Procedure: Lie on your stomach, stretching your arms out in front of you (like Superman flying in the air). At the same time, lift your arms above the ground with your chest and your legs together with your hips, resting your body only on your stomach. Hold the position for a specified time.
4. Squeezing the ball
In isometric exercises, soft rubber exercise balls, most commonly used in pilates classes, are a very good accessory. Such balls can be used for exercises that involve maintaining tension, such as squeezing the ball in the hands at chest height or with the knees in a glute bridge position. With such isometric exercises, you can strengthen a great deal of muscle parts, including the chest, thigh adductors and glutes.
5. Downward-facing dog pose
Many yoga asanas are isometric positions, including the downward-facing dog, which is an excellent exercise for strengthening and stretching at the same time. The downward-facing dog pose opens up the chest, prevents hunched posture, mobilises the entire dorsal line of the musculoskeletal system, prevents hip and knee injuries and improves the range of motion of the joints.
Procedure:
Start in the four-point kneeling position (place your hands directly below your shoulders and your knees directly below your hips), lift your knees off the floor and pull your hips up. You can keep your knees slightly bent and lift your heels off the floor. Try to straighten your knees and touch the floor with your heels at the same time, but without forgetting about keeping your back straight – don’t straighten your legs only to have a rounded back. Rather than that, keep your back straight and your legs slightly bent at the knees. Keep your elbows locked straight, tuck your head between your shoulders and pull your shoulder blades together. Try to elongate your entire body, as if somebody was pulling you by the hips towards the ceiling.
Read also: “Yoga for a Healthy Spine. Discover 5 Top Asanas to Ease Back Pain”.
6. Isometric push-up
This exercise can be challenging for beginners, but its difficulty can be adjusted, just as in the case of the classic push-up – switching from straight legs to knees. This exercise strengthens the same muscle parts as the plank, but the added difficulty is keeping the body weight on bent arms.
Procedure:
In a forward support position, lower your body toward the floor, as for a push-up. Do not immediately return to the initial position – hold in the lower position of the push-up for a specified time.
7. Leg lifts
This exercise is also quite a challenge, but is a treat for anyone whose desire is to have a “steel belly”. It involves raising straight (or, in an easier version, bent) legs to maintain a right angle between the torso and hips, while hanging from a bar. Very strongly involved here are the abdominal muscles, but also the thighs and back.
Procedure:
Grab the bar with your hands shoulder-width apart.

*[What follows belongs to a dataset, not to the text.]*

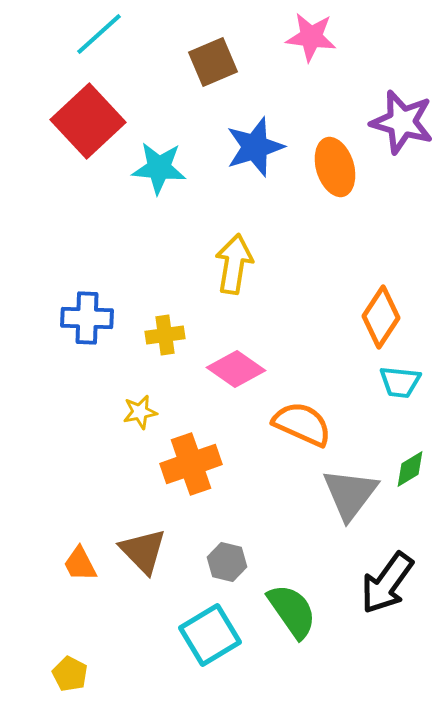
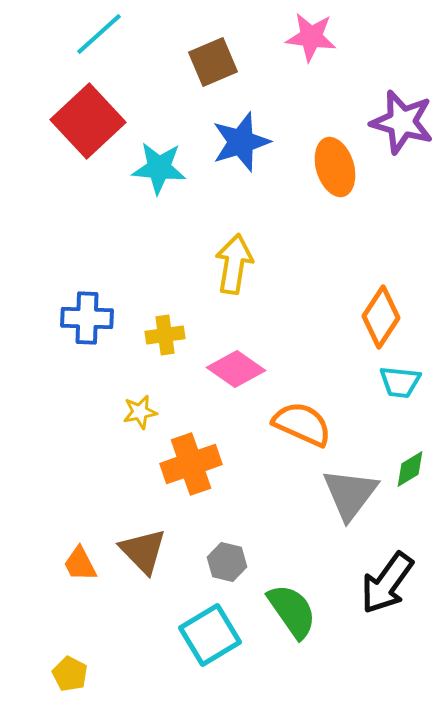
blue star: moved 14 px left, 5 px up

Pull the shoulder blades together, tighten the abdomen and stabilise the position. Lift your legs (straight or bent) up so that your thighs are parallel to the floor. Hold the position for a specified time.
8. Squatting position against the wall
Sitting on a chair without a chair? This exercise is ideally suited to the concept of isometric exercises, especially strengthening the muscles of the thighs and buttocks.
Procedure:
Stand with your back to the wall and lean against it with your back. Lower your torso along the wall while bending your knees to a right angle. The feet should be hip-width apart with the torso fully against the wall (from the hips to the top of the head). Hold the position for a specified time.
As you can see, isometric exercises can add an interesting twist and new stimuli to your workout routine. You can successfully use them both as part of your warm-up, workout proper, as well as sports challenges with your training partners.